Thursday 5 September 2013

Plan A for fashion - in case anyone wonders what plan A was


What was plan A?



27 June 2013 at 15:39

Why plan B 4 fashion? (or what was plan A?)

It used to be thought that

  • Fashion will be fashioned in the far east along with everything else from ships to computers.
    This wasn't really a thought based on statistics or such. Just an every-day observation that seemed inevitable until countries like South Korea and Japan got similar living standards to the UK and still had a lot more indiustry. How do they do it? Their governments didn't fiddle their exchange rates and are much more interested in industry.

  • European jobs could come from financial services & invisibles (invisible clothes for example),
    because we are so much better and cleaverer and smarter with all our sophistication (sarcastic).
    To be fair, the new middle class in the far east are suckers for Western brands because they represent something vaguely good, but it seems silly to rip them off by selling them sweatshop goods as a symbol of the free civilised west. The next generation will choose differently.


Since the banking crisis, banks have cut-back service jobs as have walk-in retailers.
The currency manipulation that made countries like the UK look rich in the 1980s-2000s now has to be reversed, so that more things can be made here again. Fashionistas might not be very interested in monetary policy, but it's a label for rigging exchange rates so that imports look cheap and there can be less inflation. An odd policy to keep in place for 30 years, but that was the policy. It's probably not on the syllabus at fashion college.

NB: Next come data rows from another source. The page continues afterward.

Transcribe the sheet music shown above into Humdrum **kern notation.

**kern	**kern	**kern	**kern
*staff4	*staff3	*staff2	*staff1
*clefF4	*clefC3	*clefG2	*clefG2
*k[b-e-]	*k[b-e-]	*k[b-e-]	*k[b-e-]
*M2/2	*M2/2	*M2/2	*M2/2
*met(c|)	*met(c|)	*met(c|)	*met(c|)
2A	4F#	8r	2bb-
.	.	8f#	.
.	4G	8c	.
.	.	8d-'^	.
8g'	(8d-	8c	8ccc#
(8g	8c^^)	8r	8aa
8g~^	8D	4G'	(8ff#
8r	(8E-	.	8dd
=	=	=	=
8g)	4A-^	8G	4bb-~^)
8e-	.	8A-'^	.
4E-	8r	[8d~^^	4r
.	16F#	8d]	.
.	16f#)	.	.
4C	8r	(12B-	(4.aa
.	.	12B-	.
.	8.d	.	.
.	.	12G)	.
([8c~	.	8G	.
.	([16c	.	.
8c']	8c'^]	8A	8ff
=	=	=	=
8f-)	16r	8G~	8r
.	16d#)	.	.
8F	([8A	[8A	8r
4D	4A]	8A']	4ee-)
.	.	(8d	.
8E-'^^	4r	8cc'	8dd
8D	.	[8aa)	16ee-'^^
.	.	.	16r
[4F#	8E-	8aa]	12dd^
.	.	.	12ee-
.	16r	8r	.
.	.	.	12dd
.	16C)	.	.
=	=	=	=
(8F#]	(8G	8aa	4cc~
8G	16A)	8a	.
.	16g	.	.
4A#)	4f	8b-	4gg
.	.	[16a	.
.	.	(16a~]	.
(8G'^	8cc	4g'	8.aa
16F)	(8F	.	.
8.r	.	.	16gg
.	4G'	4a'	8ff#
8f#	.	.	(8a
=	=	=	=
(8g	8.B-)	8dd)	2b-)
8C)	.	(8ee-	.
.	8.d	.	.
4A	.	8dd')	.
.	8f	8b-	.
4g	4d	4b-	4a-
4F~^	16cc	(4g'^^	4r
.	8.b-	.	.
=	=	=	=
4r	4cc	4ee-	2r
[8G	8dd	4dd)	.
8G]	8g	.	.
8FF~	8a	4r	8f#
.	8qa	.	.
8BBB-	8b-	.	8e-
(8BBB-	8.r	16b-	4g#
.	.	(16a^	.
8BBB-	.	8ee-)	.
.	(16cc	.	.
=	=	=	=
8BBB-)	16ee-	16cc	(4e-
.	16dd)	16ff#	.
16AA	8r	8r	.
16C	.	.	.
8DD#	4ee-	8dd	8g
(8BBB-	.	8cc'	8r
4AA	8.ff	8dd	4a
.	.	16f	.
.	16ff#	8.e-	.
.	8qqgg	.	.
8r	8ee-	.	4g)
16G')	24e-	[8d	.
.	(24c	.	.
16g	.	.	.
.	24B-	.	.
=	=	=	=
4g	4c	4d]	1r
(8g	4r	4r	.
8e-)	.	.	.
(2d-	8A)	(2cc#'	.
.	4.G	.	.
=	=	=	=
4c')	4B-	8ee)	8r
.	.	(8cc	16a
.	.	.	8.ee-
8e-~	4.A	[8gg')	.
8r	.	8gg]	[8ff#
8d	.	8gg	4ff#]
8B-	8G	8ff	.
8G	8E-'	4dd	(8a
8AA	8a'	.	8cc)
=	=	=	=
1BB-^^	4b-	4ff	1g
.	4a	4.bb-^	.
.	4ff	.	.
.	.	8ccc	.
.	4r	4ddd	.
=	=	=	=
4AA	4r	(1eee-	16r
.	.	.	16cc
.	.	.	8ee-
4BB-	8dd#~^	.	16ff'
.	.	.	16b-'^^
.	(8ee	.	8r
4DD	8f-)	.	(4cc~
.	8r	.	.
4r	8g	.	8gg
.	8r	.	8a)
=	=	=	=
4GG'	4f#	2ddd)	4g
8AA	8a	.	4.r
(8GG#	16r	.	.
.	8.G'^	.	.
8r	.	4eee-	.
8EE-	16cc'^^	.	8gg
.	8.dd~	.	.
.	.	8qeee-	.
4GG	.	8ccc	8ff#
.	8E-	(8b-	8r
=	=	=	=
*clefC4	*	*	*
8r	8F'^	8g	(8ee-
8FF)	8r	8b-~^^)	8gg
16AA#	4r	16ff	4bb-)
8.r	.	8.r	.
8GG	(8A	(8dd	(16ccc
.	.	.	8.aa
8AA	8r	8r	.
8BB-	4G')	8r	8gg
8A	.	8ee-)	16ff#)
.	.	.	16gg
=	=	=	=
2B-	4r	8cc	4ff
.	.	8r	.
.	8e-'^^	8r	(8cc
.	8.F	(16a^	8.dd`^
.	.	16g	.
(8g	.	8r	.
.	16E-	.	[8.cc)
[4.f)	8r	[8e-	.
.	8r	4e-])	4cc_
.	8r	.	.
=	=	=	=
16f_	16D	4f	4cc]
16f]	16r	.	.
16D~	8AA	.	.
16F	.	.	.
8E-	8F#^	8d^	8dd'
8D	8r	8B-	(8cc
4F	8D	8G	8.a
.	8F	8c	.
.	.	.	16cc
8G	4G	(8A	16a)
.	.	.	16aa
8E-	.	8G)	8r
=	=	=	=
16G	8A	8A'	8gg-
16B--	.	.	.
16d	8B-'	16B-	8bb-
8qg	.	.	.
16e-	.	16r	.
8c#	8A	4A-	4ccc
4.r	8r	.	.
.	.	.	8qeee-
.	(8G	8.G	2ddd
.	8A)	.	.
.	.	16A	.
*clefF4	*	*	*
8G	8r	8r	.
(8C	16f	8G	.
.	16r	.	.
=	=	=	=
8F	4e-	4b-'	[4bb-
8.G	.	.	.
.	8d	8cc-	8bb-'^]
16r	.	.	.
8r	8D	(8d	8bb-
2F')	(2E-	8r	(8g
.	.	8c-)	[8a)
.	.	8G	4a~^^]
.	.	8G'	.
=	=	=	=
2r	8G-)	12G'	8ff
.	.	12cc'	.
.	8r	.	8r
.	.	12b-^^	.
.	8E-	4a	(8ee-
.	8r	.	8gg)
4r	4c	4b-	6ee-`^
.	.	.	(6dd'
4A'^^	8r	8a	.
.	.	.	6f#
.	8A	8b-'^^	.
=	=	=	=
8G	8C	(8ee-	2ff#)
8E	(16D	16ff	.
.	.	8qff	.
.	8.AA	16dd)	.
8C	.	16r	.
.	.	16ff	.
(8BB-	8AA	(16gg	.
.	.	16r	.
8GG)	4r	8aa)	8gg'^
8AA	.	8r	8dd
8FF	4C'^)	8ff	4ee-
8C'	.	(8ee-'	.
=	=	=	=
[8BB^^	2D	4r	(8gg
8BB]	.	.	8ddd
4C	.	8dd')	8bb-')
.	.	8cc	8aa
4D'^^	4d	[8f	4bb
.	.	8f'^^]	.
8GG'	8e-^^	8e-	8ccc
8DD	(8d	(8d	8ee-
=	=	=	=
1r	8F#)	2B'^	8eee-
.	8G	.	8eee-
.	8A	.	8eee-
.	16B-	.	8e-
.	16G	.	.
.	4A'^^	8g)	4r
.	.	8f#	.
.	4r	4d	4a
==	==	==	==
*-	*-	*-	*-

A compromise view is that posh things can be made in Europe but cheap things must be made in the far east for high street chain stores. But there are other niche-markets than posh. The shoes worn by ballroom dancers who dance after the political party conferences in Blackpool are often made in the UK and sold for lower prices than branded alternatives made in the far east. The problem is the cost of advertising a brand and distributing it on a high street, as well as manufacturing. Now that people are buying online and may be more savvy about brands, there is a chance to promote shoes made in the UK.

Western people were different to eastern people and should not poke their noses into corruption or bad government by rich elites (who could arrest any eastern people who poked nose). In the UK it's hard to know if any one person believed the first part of this, but it's easy to see that westerners did not want to poke their noses into the politics of Bangladesh or Paikistan or India or China.

More trade might lead to a trickling-down of wealth, of human rights, welfare rights & democracy  If not, it was thought to be post-colonial nose-poking to have an opinion.
It was not the business of facebook readers. It was the business of people getting very wealthy in the far east.

If western people are much the same as eastern people, and wealth usually needs a push to trickle-down to to most of us, then there are policies to sort out on the western side, because that is where the consumer money is as the moment. Maybe in a hundred years it will be in the east. In business, it is always good to build-up good will in case someone else is making the decisions in a few years' time! So my recommendation is to keep everyone happy by writing happiness tariff laws, leading to good will and happiness all-round.